Trauma
Are We All Mere Products of Experience?
A brief examination of this view applied to psychopathology.
Posted August 1, 2021 Reviewed by Tyler Woods
Key points
- Some theorists contend that mental disorders are the direct result of experience.
- This view fails to incorporate biological and genetic contributions and negates the existence of intrapsychic mental forces.
- In particular, the function of integrative activity is denied.
The nature-nurture debate represents one of human psychology's most classic dilemmas, and despite attempts to understand abnormal mental functioning through a comprehensive biopsychosocial framework, some continue to insist that experience (or trauma) underlies all forms of psychopathology. I wish here to provide a brief refutation of this perspective, which I believe fails to incorporate potentially etiological biological and genetic factors and negates the existence of intrapsychic mental forces.
To some radical relational-intersubjectivists, intrapsychic processes (the internal workings of the mind) cannot be separated from interpersonal processes (the experiences that occur between persons), and the intrapsychic is seen merely as a product of internalized relational experience. From this perspective, all of a person's mental life can be explained as a direct result of one's experiences: underlying all mental illness is some overt or hidden trauma, or at the very least a set of harmful, idiosyncratic experiences that have led to the disorder.
Implicit in this perspective is the idea that individuals are passive recipients of experience; they soak up, like a sponge, everything in their environment and these experiences become, directly and immutably, a part of the self. Thus, the person is completely molded by these external forces. Their illness is a direct consequence of abuse, neglect, poor parenting, or other environmental problems. These ideas have become quite popular amongst followers of Bessel van der Kolk, a leading researcher on trauma.
I can find at least two problems with this view. The first is that it completely ignores the large and growing body of literature demonstrating the etiological significance of biological and genetic factors in mental illness. Since I am not a psychiatrist or neuroscientist, I will not address this issue here, though it is of great importance. The second problem, which is one I will attempt to address as a psychoanalytically-oriented psychotherapist, is this view's neglect of what has been termed "integrative activity" (Konorski, 1967).

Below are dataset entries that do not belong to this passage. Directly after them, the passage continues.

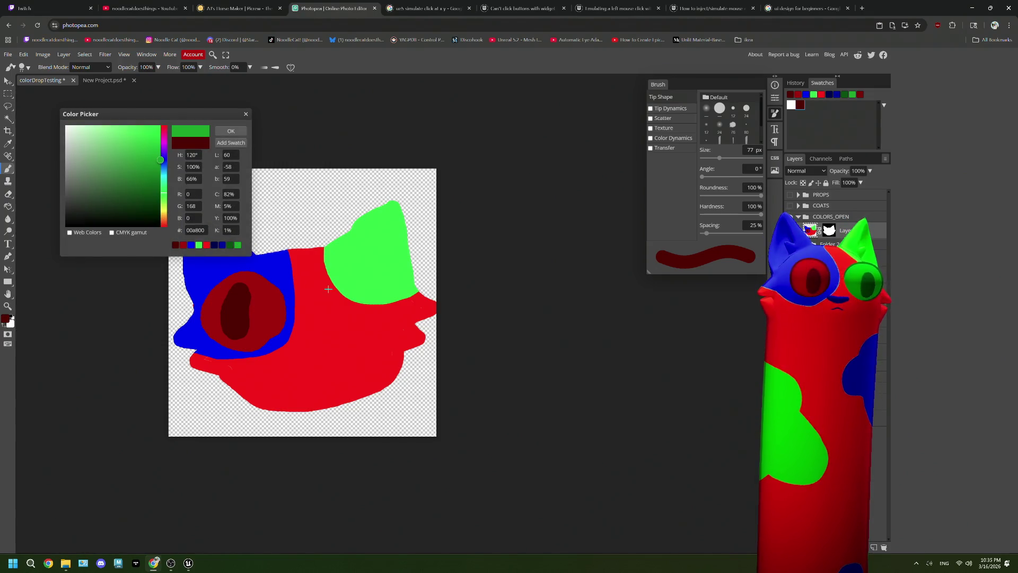
pyautogui.click(238, 129)
pyautogui.moveTo(320, 307)
pyautogui.mouseDown()
pyautogui.moveTo(386, 304)
pyautogui.moveTo(333, 281)
pyautogui.mouseUp()
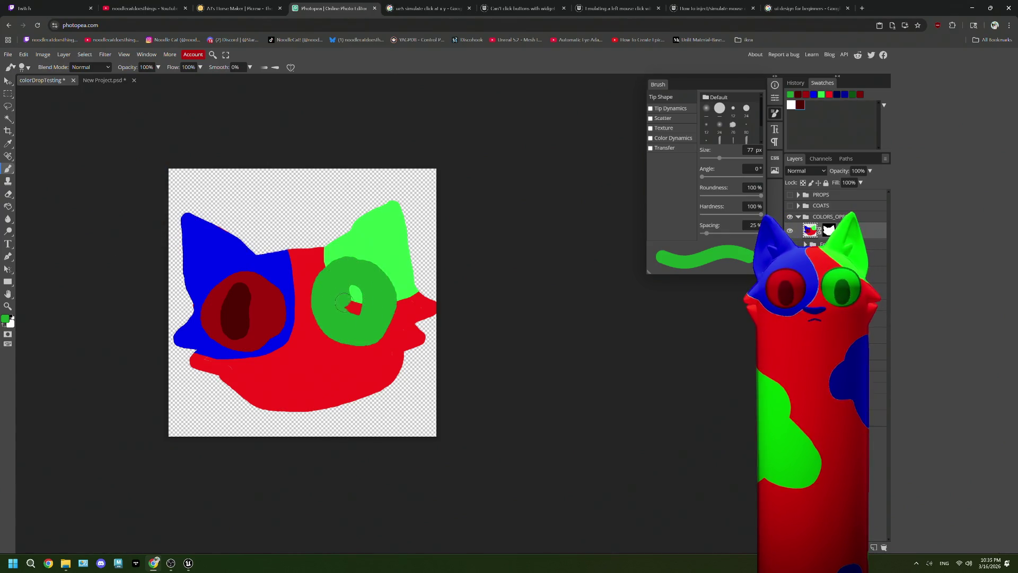
# Set dark green 005400 as the paint colour, then switch to dark blue 0000a8
pyautogui.click(8, 319)
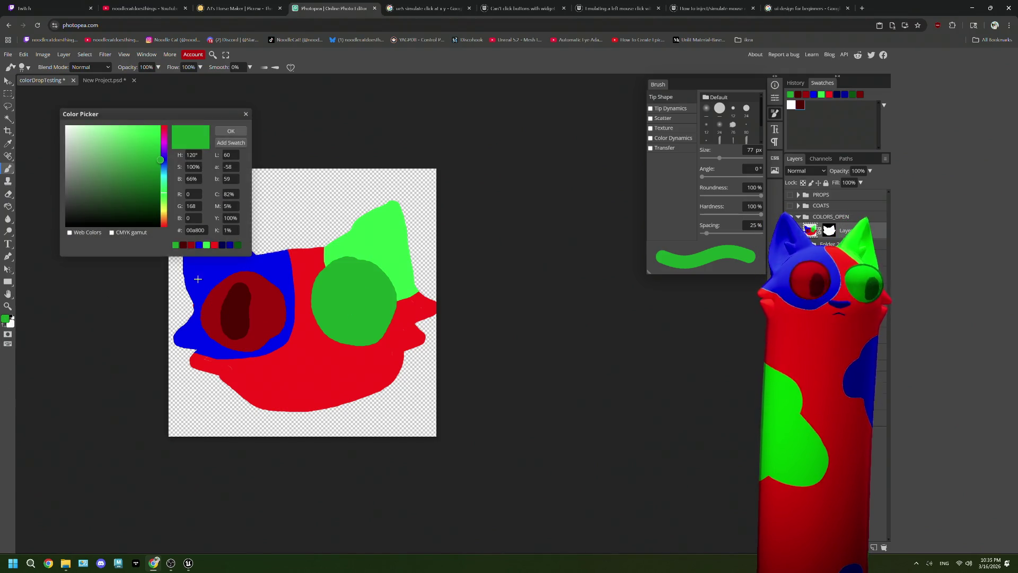
pyautogui.click(229, 132)
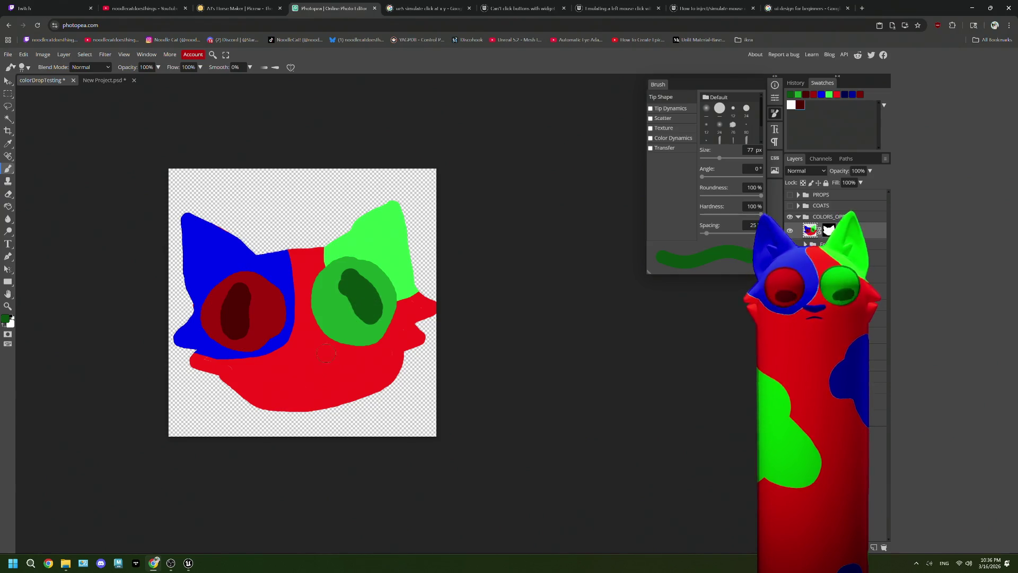
pyautogui.click(6, 319)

It is undoubtedly true that every human being is strongly influenced by his environment, a fact that I believe is now underappreciated by many conventional scientists and theorists of psychopathology. Human beings are comprised fundamentally by a state of receptivity, yet we are not defined solely by this receptivity. Instead, we possess another basic function, integrative activity, which transforms one's interactions with the environment and, in turn, leads to a transformation of the individual (Arieti, 1977). The Italian philosopher Giambattista Vico summarized this concept:
The being of man cannot be enclosed within a determinate structure of possibilities…but it moves, rather, along indeterminable alternatives, and even further, but its own movement generates these alternatives [emphasis added].

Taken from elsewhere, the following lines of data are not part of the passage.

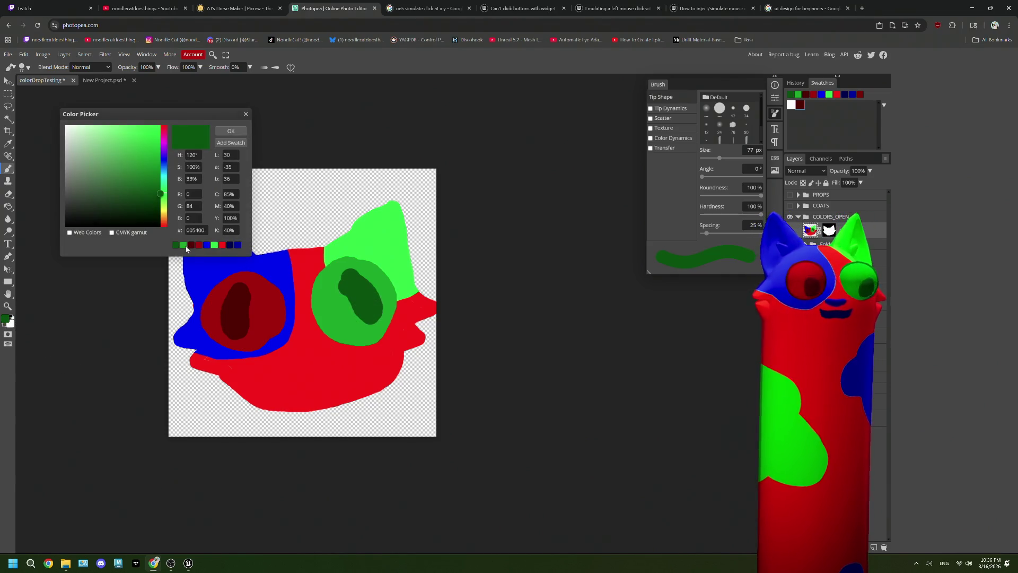
pyautogui.click(236, 246)
pyautogui.click(231, 133)
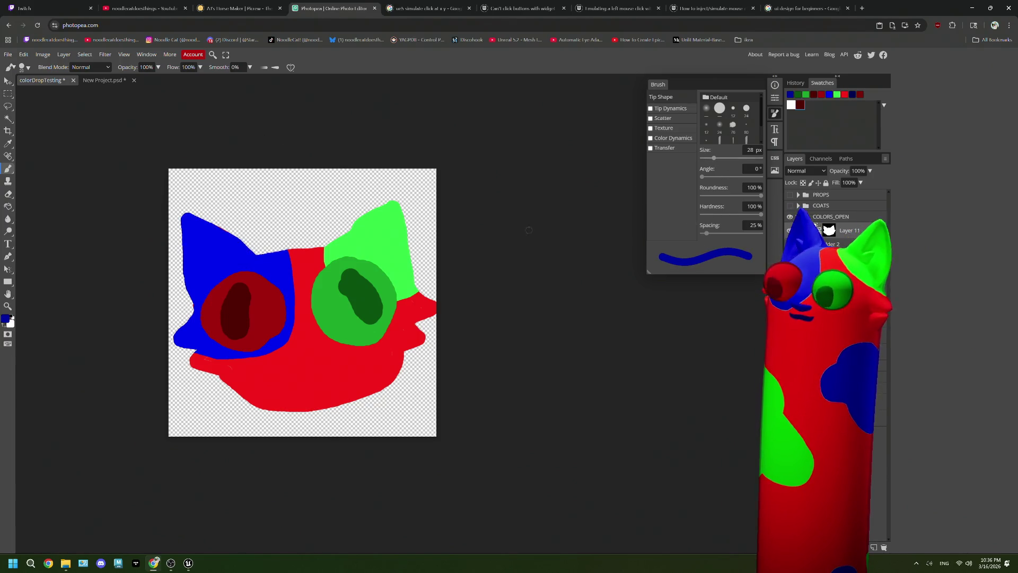
# Paint a dark-blue nose and navy 000054 smiling mouth, then save colorDropTesting
pyautogui.moveTo(319, 340)
pyautogui.mouseDown()
pyautogui.moveTo(303, 356)
pyautogui.moveTo(319, 342)
pyautogui.mouseUp()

Thus, the patient makes his own contributions and adds an element of his own creativity to his pathology. In any given mental disorder—indeed in any behavior or mental experience in general—multiple processes involving the interpersonal and intrapsychic go back and forth. The patient is not merely a passive recipient of experience.
What are the practical ramifications of this conceptualization? Perhaps the most apparent clinical example is the schizophrenia patient's transformation of the negative aspects of his development into grotesquely inaccurate portrayals of his family members and significant others. The psychotherapy of this type of problem seeks to understand not only the influence of the early environmental factors (the interpersonal) but, more importantly, the psychodynamic mechanisms by which the patient has come to distort his vision of himself and the world (the intrapsychic).

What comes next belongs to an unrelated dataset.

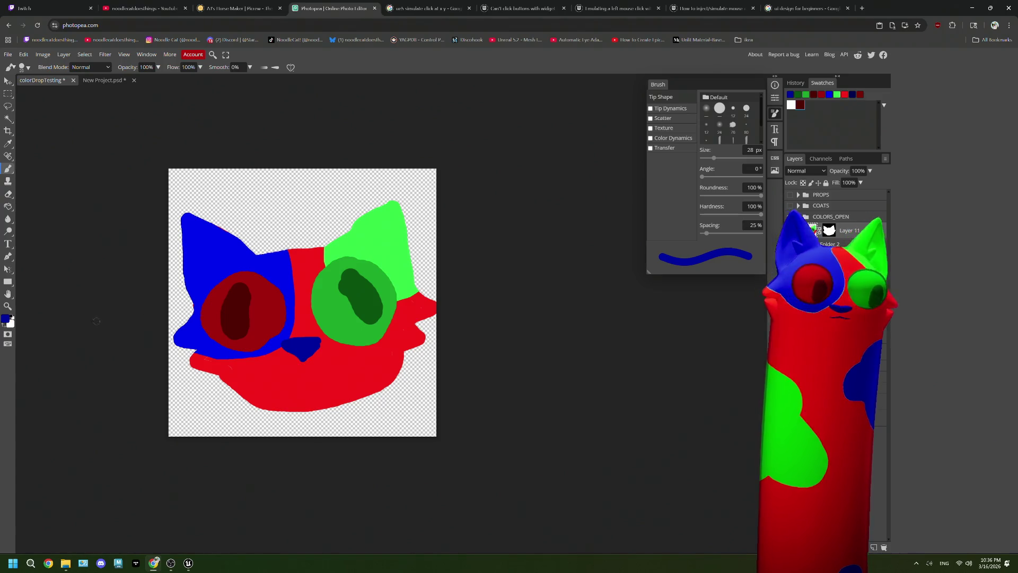
pyautogui.click(7, 320)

To summarize, attempts to explain mental disorder as resulting directly from experience fall short because they fail to take into account intrapsychic processes, namely one's own integrative capacities, and also the existence of biologically- and genetically-relevant etiological factors.
References
Arieti, S. (1977). Parents of the schizophrenic patient: A reconsideration. Journal of the American Academy of Psychoanalysis, 5(3), 347-358.
Caponigri, A. R. (1953). Time and idea: The theory of history in Giambattista Vico. Regnery.
Konorski, J. (1967). Integrative activity of the brain. Chicago University Press.